WHAT THE TASK ASKS — What lines of the data hold the string "source"? Copy them all.

Image and design file data —
####################
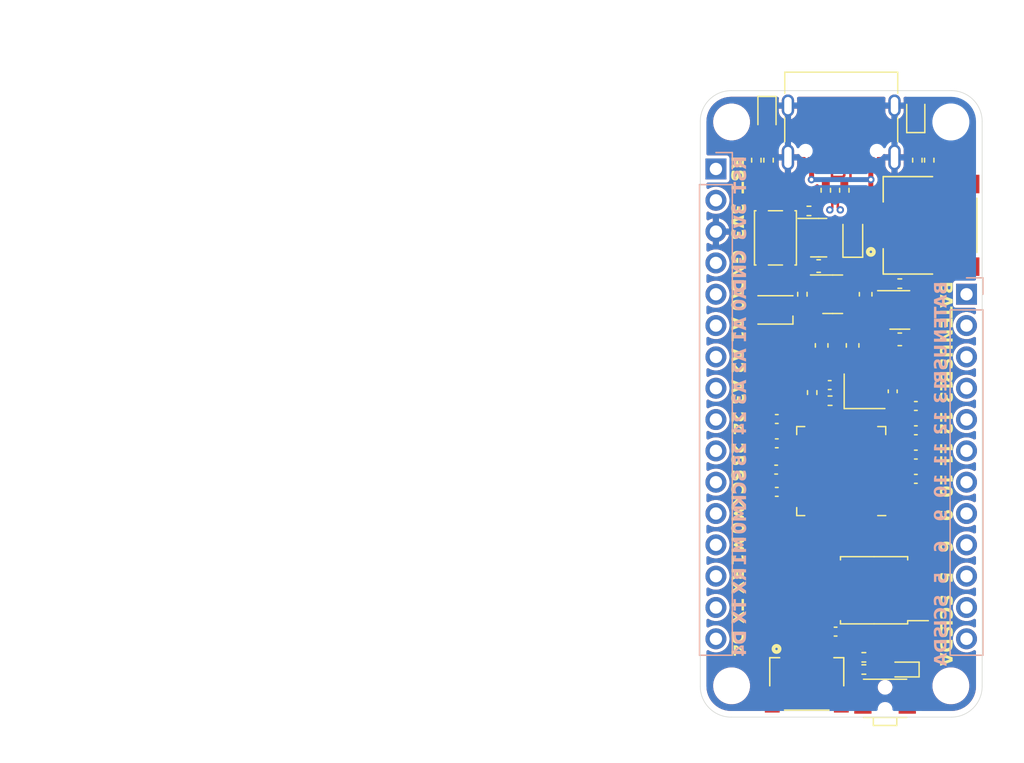
<source format=kicad_pcb>
(kicad_pcb
	(version 20240108)
	(generator "pcbnew")
	(generator_version "8.0")
	(general
		(thickness 1.6)
		(legacy_teardrops no)
	)
	(paper "A4")
	(layers
		(0 "F.Cu" signal)
		(31 "B.Cu" signal)
		(32 "B.Adhes" user "B.Adhesive")
		(33 "F.Adhes" user "F.Adhesive")
		(34 "B.Paste" user)
		(35 "F.Paste" user)
		(36 "B.SilkS" user "B.Silkscreen")
		(37 "F.SilkS" user "F.Silkscreen")
		(38 "B.Mask" user)
		(39 "F.Mask" user)
		(40 "Dwgs.User" user "User.Drawings")
		(41 "Cmts.User" user "User.Comments")
		(42 "Eco1.User" user "User.Eco1")
		(43 "Eco2.User" user "User.Eco2")
		(44 "Edge.Cuts" user)
		(45 "Margin" user)
		(46 "B.CrtYd" user "B.Courtyard")
		(47 "F.CrtYd" user "F.Courtyard")
		(48 "B.Fab" user)
		(49 "F.Fab" user)
		(50 "User.1" user)
		(51 "User.2" user)
		(52 "User.3" user)
		(53 "User.4" user)
		(54 "User.5" user)
		(55 "User.6" user)
		(56 "User.7" user)
		(57 "User.8" user)
		(58 "User.9" user)
	)
	(setup
		(pad_to_mask_clearance 0)
		(allow_soldermask_bridges_in_footprints no)
		(pcbplotparams
			(layerselection 0x00010fc_ffffffff)
			(plot_on_all_layers_selection 0x0000000_00000000)
			(disableapertmacros no)
			(usegerberextensions no)
			(usegerberattributes yes)
			(usegerberadvancedattributes yes)
			(creategerberjobfile yes)
			(dashed_line_dash_ratio 12.000000)
			(dashed_line_gap_ratio 3.000000)
			(svgprecision 4)
			(plotframeref no)
			(viasonmask no)
			(mode 1)
			(useauxorigin no)
			(hpglpennumber 1)
			(hpglpenspeed 20)
			(hpglpendiameter 15.000000)
			(pdf_front_fp_property_popups yes)
			(pdf_back_fp_property_popups yes)
			(dxfpolygonmode yes)
			(dxfimperialunits yes)
			(dxfusepcbnewfont yes)
			(psnegative no)
			(psa4output no)
			(plotreference yes)
			(plotvalue yes)
			(plotfptext yes)
			(plotinvisibletext no)
			(sketchpadsonfab no)
			(subtractmaskfromsilk no)
			(outputformat 1)
			(mirror no)
			(drillshape 1)
			(scaleselection 1)
			(outputdirectory "")
		)
	)
	(net 0 "")
	(net 1 "GND")
	(net 2 "Net-(U1-XIN)")
	(net 3 "Net-(C2-Pad2)")
	(net 4 "Net-(D1-K)")
	(net 5 "+3V3")
	(net 6 "VBAT")
	(net 7 "+1V2")
	(net 8 "VBUS")
	(net 9 "Net-(D2-A)")
	(net 10 "Net-(D2-K)")
	(net 11 "Net-(D3-A)")
	(net 12 "Net-(D3-K)")
	(net 13 "Net-(D4-A)")
	(net 14 "unconnected-(D5-DOUT-Pad2)")
	(net 15 "/RGB_LED")
	(net 16 "Net-(J1-D--PadA7)")
	(net 17 "unconnected-(J1-SBU1-PadA8)")
	(net 18 "Net-(J1-D+-PadA6)")
	(net 19 "Net-(J1-CC1)")
	(net 20 "unconnected-(J1-SBU2-PadB8)")
	(net 21 "Net-(J1-CC2)")
	(net 22 "/SDA")
	(net 23 "/SCL")
	(net 24 "unconnected-(J4-Pin_15-Pad15)")
	(net 25 "unconnected-(J4-Pin_12-Pad12)")
	(net 26 "unconnected-(J4-Pin_16-Pad16)")
	(net 27 "unconnected-(J4-Pin_13-Pad13)")
	(net 28 "unconnected-(J4-Pin_10-Pad10)")
	(net 29 "unconnected-(J4-Pin_11-Pad11)")
	(net 30 "unconnected-(J4-Pin_14-Pad14)")
	(net 31 "unconnected-(J5-Pin_12-Pad12)")
	(net 32 "unconnected-(J5-Pin_11-Pad11)")
	(net 33 "unconnected-(J5-Pin_9-Pad9)")
	(net 34 "unconnected-(J5-Pin_6-Pad6)")
	(net 35 "unconnected-(J5-Pin_2-Pad2)")
	(net 36 "unconnected-(J5-Pin_4-Pad4)")
	(net 37 "unconnected-(J5-Pin_10-Pad10)")
	(net 38 "unconnected-(J5-Pin_1-Pad1)")
	(net 39 "unconnected-(J5-Pin_5-Pad5)")
	(net 40 "unconnected-(J5-Pin_7-Pad7)")
	(net 41 "unconnected-(J5-Pin_3-Pad3)")
	(net 42 "unconnected-(J5-Pin_8-Pad8)")
	(net 43 "/~{RST}")
	(net 44 "Net-(U1-XOUT)")
	(net 45 "/QSPI_SS")
	(net 46 "/USB_DN")
	(net 47 "/USB_DP")
	(net 48 "Net-(U3-EN)")
	(net 49 "Net-(U4-PROG)")
	(net 50 "/GPIO13")
	(net 51 "/GPIO29_ADC3")
	(net 52 "/GPIO28_ADC2")
	(net 53 "/QSPI_SD1")
	(net 54 "/GPIO0")
	(net 55 "/GPIO1")
	(net 56 "/QSPI_SCLK")
	(net 57 "/GPIO18")
	(net 58 "/GPIO25")
	(net 59 "/SWCLK")
	(net 60 "/GPIO20")
	(net 61 "/GPIO23")
	(net 62 "/GPIO2")
	(net 63 "/GPIO6")
	(net 64 "/GPIO4")
	(net 65 "/GPIO12")
	(net 66 "/GPIO10")
	(net 67 "/QSPI_SD2")
	(net 68 "unconnected-(U1-TESTEN-Pad19)")
	(net 69 "/GPIO11")
	(net 70 "/GPIO16")
	(net 71 "/GPIO19")
	(net 72 "/GPIO17")
	(net 73 "/GPIO14")
	(net 74 "/GPIO27_ADC1")
	(net 75 "/QSPI_SD3")
	(net 76 "/QSPI_SD0")
	(net 77 "/GPIO9")
	(net 78 "/GPIO15")
	(net 79 "/GPIO21")
	(net 80 "/SWD")
	(net 81 "/GPIO3")
	(net 82 "/GPIO26_ADC0")
	(net 83 "/GPIO22")
	(net 84 "/GPIO8")
	(net 85 "/GPIO7")
	(net 86 "/GPIO5")
	(net 87 "/GPIO24")
	(net 88 "unconnected-(U3-NC-Pad4)")
	(net 89 "unconnected-(J6-SHIELD-PadS1)")
	(net 90 "unconnected-(J6-SHIELD-PadS1)_0")
	(net 91 "unconnected-(J2-SHIELD-PadS1)")
	(net 92 "unconnected-(J2-SHIELD-PadS1)_0")
	(footprint "Package_DFN_QFN:QFN-56-1EP_7x7mm_P0.4mm_EP3.2x3.2mm" (layer "F.Cu") (at 132.0064 97.117 180))
	(footprint "MountingHole:MountingHole_2.5mm" (layer "F.Cu") (at 140.8964 114.5286))
	(footprint "Button_Switch_SMD:SW_SPST_PTS810" (layer "F.Cu") (at 126.6724 78.2066 90))
	(footprint "Capacitor_SMD:C_0402_1005Metric" (layer "F.Cu") (at 126.7814 98.8049))
	(footprint "LED_SMD:LED_WS2812B-2020_PLCC4_2.0x2.0mm" (layer "F.Cu") (at 126.6724 84.0486 180))
	(footprint "Resistor_SMD:R_0402_1005Metric" (layer "F.Cu") (at 125.123 71.9074 90))
	(footprint "Resistor_SMD:R_0402_1005Metric" (layer "F.Cu") (at 128.8568 82.7786 -90))
	(footprint "MountingHole:MountingHole_2.5mm" (layer "F.Cu") (at 123.1164 68.8086))
	(footprint "Capacitor_SMD:C_0402_1005Metric" (layer "F.Cu") (at 138.059 91.8393))
	(footprint "Connector_USB:USB_C_Receptacle_G-Switch_GT-USB-7010ASV" (layer "F.Cu") (at 132.0064 68.5546 180))
	(footprint "Package_TO_SOT_SMD:SOT-23-5" (layer "F.Cu") (at 131.3151 82.7786))
	(footprint "Button_Switch_SMD:SW_SPST_EVQP7C" (layer "F.Cu") (at 135.5624 115.5446))
	(footprint "S2B-PH-SM4-TB_LF__SN_:JST_S2B-PH-SM4-TB_LF__SN_" (layer "F.Cu") (at 135.7604 77.1906 90))
	(footprint "Crystal:Crystal_SMD_2520-4Pin_2.5x2.0mm" (layer "F.Cu") (at 133.896 90.6485))
	(footprint "Package_TO_SOT_SMD:SOT-23-5" (layer "F.Cu") (at 136.7562 84.0486))
	(footprint "MountingHole:MountingHole_2.5mm" (layer "F.Cu") (at 140.8964 68.8086))
	(footprint "LED_SMD:LED_0603_1608Metric" (layer "F.Cu") (at 125.9866 68.2244 -90))
	(footprint "Resistor_SMD:R_0402_1005Metric" (layer "F.Cu") (at 132.2564 74.3458 -90))
	(footprint "Resistor_SMD:R_0402_1005Metric" (layer "F.Cu") (at 138.1786 71.9074 -90))
	(footprint "Capacitor_SMD:C_0603_1608Metric" (layer "F.Cu") (at 130.4208 86.9271 90))
	(footprint "Diode_SMD:D_SOD-110" (layer "F.Cu") (at 132.9462 78.1681 90))
	(footprint "Resistor_SMD:R_0402_1005Metric" (layer "F.Cu") (at 136.7562 81.915 180))
	(footprint "LED_SMD:LED_0603_1608Metric" (layer "F.Cu") (at 138.0516 68.1844 90))
	(footprint "Resistor_SMD:R_0402_1005Metric" (layer "F.Cu") (at 131.102 91.4105 180))
	(footprint "Resistor_SMD:R_0402_1005Metric" (layer "F.Cu") (at 133.8424 113.2078))
	(footprint "Package_SO:SOIC-8_5.23x5.23mm_P1.27mm" (layer "F.Cu") (at 134.6708 106.7816 180))
	(footprint "Capacitor_SMD:C_0603_1608Metric" (layer "F.Cu") (at 136.7562 86.4362))
	(footprint "Package_TO_SOT_SMD:SOT-23" (layer "F.Cu") (at 130.1776 78.1906))
	(footprint "Capacitor_SMD:C_0402_1005Metric" (layer "F.Cu") (at 126.7814 92.8949))
	(footprint "Capacitor_SMD:C_0402_1005Metric" (layer "F.Cu") (at 126.7814 94.8649))
	(footprint "Capacitor_SMD:C_0402_1005Metric" (layer "F.Cu") (at 131.074 90.1405 180))
	(footprint "Resistor_SMD:R_0402_1005Metric" (layer "F.Cu") (at 129.6522 90.7501 -90))
	(footprint "Resistor_SMD:R_0402_1005Metric" (layer "F.Cu") (at 126.1136 71.9074 -90))
	(footprint "Diode_SMD:D_SOD-523" (layer "F.Cu") (at 137.0624 113.2078 180))
	(footprint "Resistor_SMD:R_0402_1005Metric" (layer "F.Cu") (at 130.7564 74.3458 -90))
	(footprint "Capacitor_SMD:C_0402_1005Metric" (layer "F.Cu") (at 136.182 90.6485 90))
	(footprint "Capacitor_SMD:C_0603_1608Metric" (layer "F.Cu") (at 133.9876 82.7786 -90))
	(footprint "Resistor_SMD:R_0402_1005Metric"
		(layer "F.Cu")
		(uuid "c63c821c-2ace-41a7-bb4d-96233aa0a09f")
		(at 133.8424 112.2172)
		(descr "Resistor SMD 0402 (1005 Metric), square (rectangular) end terminal, IPC_7351 nominal, (Body size source: IPC-SM-782 page 72, https://www.pcb-3d.com/wordpress/wp-content/uploads/ipc-sm-782a_amendment_1_and_2.pdf), generated with kicad-footprint-generator")
		(tags "resistor")
		(property "Reference" "R3"
			(at 0 -1.17 360)
			(layer "F.SilkS")
			(hide yes)
			(uuid "cfca029e-f907-4df1-8898-adf0da7b5ae7")
			(effects
				(font
					(size 1 1)
					(thickness 0.15)
				)
			)
		)
		(property "Value" "10K"
			(at 0 1.17 360)
			(layer "F.Fab")
			(uuid "a69963ff-6c41-4333-b1cf-3072671cd7fe")
			(effects
				(font
					(size 1 1)
					(thickness 0.15)
				)
			)
		)
		(property "Footprint" "Resistor_SMD:R_0402_1005Metric"
			(at 0 0 0)
			(unlocked yes)
			(layer "F.Fab")
			(hide yes)
			(uuid "cbc75549-fecb-4e80-a6d1-b3cab2952aab")
			(effects
				(font
					(size 1.27 1.27)
				)
			)
		)
		(property "Datasheet" ""
			(at 0 0 0)
			(unlocked yes)
			(layer "F.Fab")
			(hide yes)
			(uuid "9c4688c7-30b7-46e5-b2b5-53445a186a41")
			(effects
				(font
					(size 1.27 1.27)
				)
			)
		)
		(property "Description" "Resistor, small symbol"
			(at 0 0 0)
			(unlocked yes)
			(layer "F.Fab")
			(hide yes)
			(uuid "ee1fd784-fa57-423c-9443-df4f7bee4bd0")
			(effects
				(font
					(size 1.27 1.27)
				)
			)
		)
		(property ki_fp_filters "R_*")
		(path "/8917c54e-11fe-494b-9072-916ea8aa75c2")
		(sheetname "Root")
		(sheetfile "pico-echo.kicad_sch")
		(attr smd)
		(fp_line
			(start -0.153641 -0.38)
			(end 0.153641 -0.38)
			(stroke
				(width 0.12)
				(type solid)
			)
			(layer "F.SilkS")
			(uuid "d53ef1ce-cad2-4601-b27c-43cf69a3f8f7")
		)
		(fp_line
			(start -0.153641 0.38)
			(end 0.153641 0.38)
			(stroke
				(width 0.12)
				(type solid)
			)
			(layer "F.SilkS")
			(uuid "18328e9b-9e6f-4bd6-80e3-da3e1d16d357")
		)
		(fp_line
			(start -0.93 -0.47)
			(end 0.93 -0.47)
			(stroke
				(width 0.05)
				(type solid)
			)
			(layer "F.CrtYd")
			(uuid "9e8146b0-20bc-45b8-93a6-5c257b91978a")
		)
		(fp_line
			(start -0.93 0.47)
			(end -0.93 -0.47)
			(stroke
				(width 0.05)
				(type solid)
			)
			(layer "F.CrtYd")
			(uuid "b3dd8b08-559d-4ed8-827d-1875c9912886")
		)
		(fp_line
			(start 0.93 -0.47)
			(end 0.93 0.47)
			(stroke
				(width 0.05)
				(type solid)
			)
			(layer "F.CrtYd")
			(uuid "425d5e3d-b0a0-4974-8a97-9143b7b49e0c")
		)
		(fp_line
			(start 0.93 0.47)
			(end -0.93 0.47)
			(stroke
				(width 0.05)
				(type solid)
			)
			(layer "F.CrtYd")
			(uuid "1f5c6a30-cd70-40e2-a76e-c43dbbc69fe4")
		)
		(fp_line
			(start -0.525 -0.27)
			(end 0.525 -0.27)
			(stroke
				(width 0.1)
				(type solid)
			)
			(layer "F.Fab")
			(uuid "f1df5e66-47b4-4044-b4dc-1ca40c78a795")
		)
		(fp_line
			(start -0.525 0.27)
			(end -0.525 -0.27)
			(stroke
				(width 0.1)
				(type solid)
			)
			(layer "F.Fab")
			(uuid "070aa16c-625f-4be3-b149-b2e83ff3c74f")
		)
		(fp_line
			(start 0.525 -0.27)
			(end 0.525 0.27)
			(stroke
				(width 0.1)
				(type solid)
			)
			(layer "F.Fab")
			(uuid "536fccdf-cfa6-4e68-9b89-9a528e6c5ab6")
		)
		(fp_line
			(start 0.525 0.27)
			(end -0.525 0.27)
			(stroke
				(width 0.1)
				(type solid)
			)
			(layer "F.Fab")
			(uuid "6e5b8955-7
... [809923 chars truncated]
</source>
####################
RESULT BELOW —
<source format=kicad_pcb>
		(descr "Resistor SMD 0402 (1005 Metric), square (rectangular) end terminal, IPC_7351 nominal, (Body size source: IPC-SM-782 page 72, https://www.pcb-3d.com/wordpress/wp-content/uploads/ipc-sm-782a_amendment_1_and_2.pdf), generated with kicad-footprint-generator")
</source>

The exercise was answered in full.